Hardware and software platforms appeared that allowed companies to spin up a lot of virtual machines quickly. This allowed teams to start deploying large numbers of applications without having to buy individual servers for each one. When loads increased, additional virtual machines could be spun up to add additional capacity.
There is a problem with this approach, however. Take a look at the typical stack for applications deployed on virtual machines:
Below the application and its library dependencies is a fat guest operating system layer that is often duplicated for each application, and that can be wasteful. Below that is a layer called a Hypervisor which translates the calls made in the guest OS into calls that are executed in the host OS. Thus operations like opening files or making network requests requires duplication of effort between the guest and host OS (platforms like VMware install special drivers that optimize this, but it is still additional work above what the host OS does).
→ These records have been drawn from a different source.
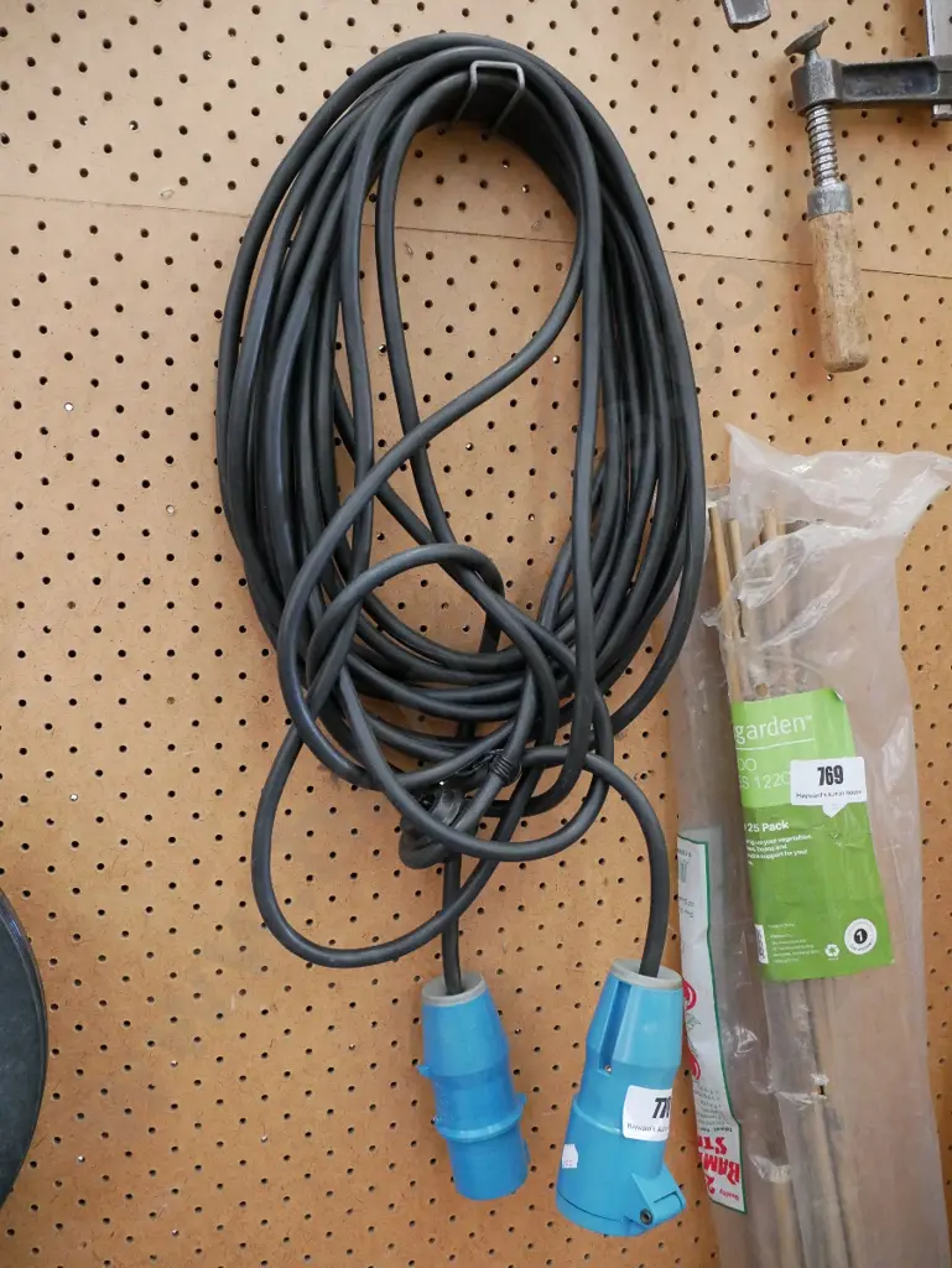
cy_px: 634
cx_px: 476
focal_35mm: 30
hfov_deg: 46.8
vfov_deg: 59.9
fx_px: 1099
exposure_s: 1/40
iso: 3200
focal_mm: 15
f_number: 5.6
Containers help address this problem by eliminating the guest OS from the picture all together. A typical container stack looks like this:
The app and binaries sit on top in what is called an image (I'll go into more detail about images in the next blog post). Below that is a thin layer that is the container engine, Docker in this example. Container engines like Docker are not a hypervisors and they are not intercepting system calls made by the app. Instead, these engines are managing the applications and utilizing features of the host operating system (particularly cgroups and namespaces) that provide resource isolation. In effect, the applications are boxed (i.e., containerized) so that they have limited visibility of the host they are running on. The filesystem the app can access is a small subset of the whole filesystem, and the app cannot interact with or see any other apps unless we want them to. System calls made in the app are executed in the host operating system kernel, just like non-containerized processes. In a lot of ways, it can seem like the app is running on a virtual machine, but it actually isn't.
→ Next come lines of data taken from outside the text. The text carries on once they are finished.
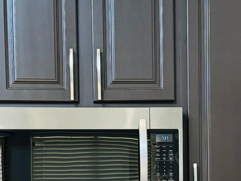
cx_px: 135
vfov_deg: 11.9
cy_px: 264
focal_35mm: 119
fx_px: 829
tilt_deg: -1.3
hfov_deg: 16.5
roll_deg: +0.4
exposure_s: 1/60
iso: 200
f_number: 1.78
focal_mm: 6.76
When companies need to allocate resources to run applications on virtual machines, they generally need to provision more resources than the average load requires because they need to be available when load spikes. This leads to a large amount of computing resources sitting idle the majority of the time. It is possible to scale virtual machines to be larger when needed, but it often cannot be done quickly enough to handle unexpected traffic spikes. Containers scale differently. They are just small applications, and so typically to meet demand, you simple create additional containers to handle additional load. This can be done quickly and effectively, and when the load goes back down, you can easily stop and remove the containers that are no longer needed.
You don't have to choose between virtual machines and containers, however. These two technologies often complement each other well. The physical servers that you put into datacenters can still run virtual machines, and this will utilize the hardware and software tools for large scale deployments that already exist. On top of the virtual machines, however, you add container engines like Docker and then deploy your applications in containers. You won't need to scale the virtual machines as often because when you need more processing done, you will just scale up the number of containers.
Using a mixed virtual machine and container approach has the added benefit of abstracting the management of the real operating system away from the management of applications running on those servers. Operations staff that are in charge of applying vulnerability patches can do so without wondering whether those patches will affect the applications running in the containers. Since the containers usually have their own library dependencies bundled, the applications are immune to dependency version changes. You still have to address vulnerabilities in the libraries included in the image, but because of how container images are built, this turns out to be a lot easier as well. I'll talk about that next week when I dive into the topic of container images.
In this article I have talked at a high level about what containers are and why they have big advantages over virtual machines. Next week in part two of this series, I'll be talking about container images, which are the archives that you use to deploy an application onto a container platform like Docker.